Transcribe sin cambios, del texto sobre el desarrollo humano, el fragmento que se abre con las palabras que contienen «Por estos motivos, sería» y se cierra con «psicológica, recreativa, etc.».

PASAJE SELECCIONADO —
• • • •
Con su humanidad perfecta, Cristo revela al hombre el verdadero hombre (Gaudium et Spes 22) y su recto desarrollo. Ejerciendo en su humanidad asumida el oficio de carpintero durante su vida oculta en Nazareth, Jesucristo nos ha enseñado que es un deber de todo hombre aplicarse con empeño, técnica y profesionalidad al progreso humano. Sin embargo, es de lamentar, que, por múltiples motivos, existan aún hoy pueblos en la región amazónica, que no solamente no han recibido un pleno anuncio del Evangelio, sino que tampoco han alcanzado un desarrollo humano integral.
En efecto, el papa Pablo VI en su encíclica Populorum Progressio afirmaba la necesidad de la alfabetización para el desarrollo humano: «Se puede también afirmar que el crecimiento económico depende, en primer lugar del progreso social; por eso la educación básica es el primer objetivo de un plan de desarrollo. Efectivamente el hambre de instrucción no es menos deprimente que el hambre de alimentos: un analfabeto es un espíritu subalimentado. Saber leer y escribir, adquirir una formación profesional, es recobrar la confianza en sí mismo y descubrir que se puede progresar al mismo tiempo que los demás» (n. 35).
Por estos motivos, sería contrario a la dignidad de la persona humana reducir su desarrollo a un mero estilo de vida en sintonía con la naturaleza, o a una especie de salvajismo ecológico. Al contrario, pertenece a la dignidad de la persona humana esforzarse por pasar de condiciones menos humanas a condiciones de vida más humanas (n. 20). Este desarrollo para ser auténtico, debe ser integral, es decir, promover a todos los hombres y a todo el hombre (n. 14). Todos los pueblos, no solamente algunos. Y todas las dimensiones humanas: social, técnica, profesional, familiar, científica, económica, religiosa, filosófica, deportiva, artística, psicológica, recreativa, etc.
• • • •
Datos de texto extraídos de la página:
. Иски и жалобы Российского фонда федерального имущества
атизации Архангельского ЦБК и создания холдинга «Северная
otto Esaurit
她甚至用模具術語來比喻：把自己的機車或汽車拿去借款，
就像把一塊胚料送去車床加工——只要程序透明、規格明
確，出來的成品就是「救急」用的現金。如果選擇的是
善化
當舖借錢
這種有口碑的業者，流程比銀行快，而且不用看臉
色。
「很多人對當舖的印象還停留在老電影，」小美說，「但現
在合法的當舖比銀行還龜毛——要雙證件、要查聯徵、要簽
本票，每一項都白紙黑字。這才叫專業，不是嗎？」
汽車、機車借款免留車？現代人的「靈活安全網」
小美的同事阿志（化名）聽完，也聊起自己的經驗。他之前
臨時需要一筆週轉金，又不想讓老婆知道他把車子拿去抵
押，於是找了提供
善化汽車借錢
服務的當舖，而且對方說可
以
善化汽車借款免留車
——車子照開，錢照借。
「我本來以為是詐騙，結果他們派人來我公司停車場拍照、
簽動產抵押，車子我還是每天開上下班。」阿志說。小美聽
• • • •
RESULTADO DEL EJERCICIO —
Por estos motivos, sería contrario a la dignidad de la persona humana reducir su desarrollo a un mero estilo de vida en sintonía con la naturaleza, o a una especie de salvajismo ecológico. Al contrario, pertenece a la dignidad de la persona humana esforzarse por pasar de condiciones menos humanas a condiciones de vida más humanas (n. 20). Este desarrollo para ser auténtico, debe ser integral, es decir, promover a todos los hombres y a todo el hombre (n. 14). Todos los pueblos, no solamente algunos. Y todas las dimensiones humanas: social, técnica, profesional, familiar, científica, económica, religiosa, filosófica, deportiva, artística, psicológica, recreativa, etc.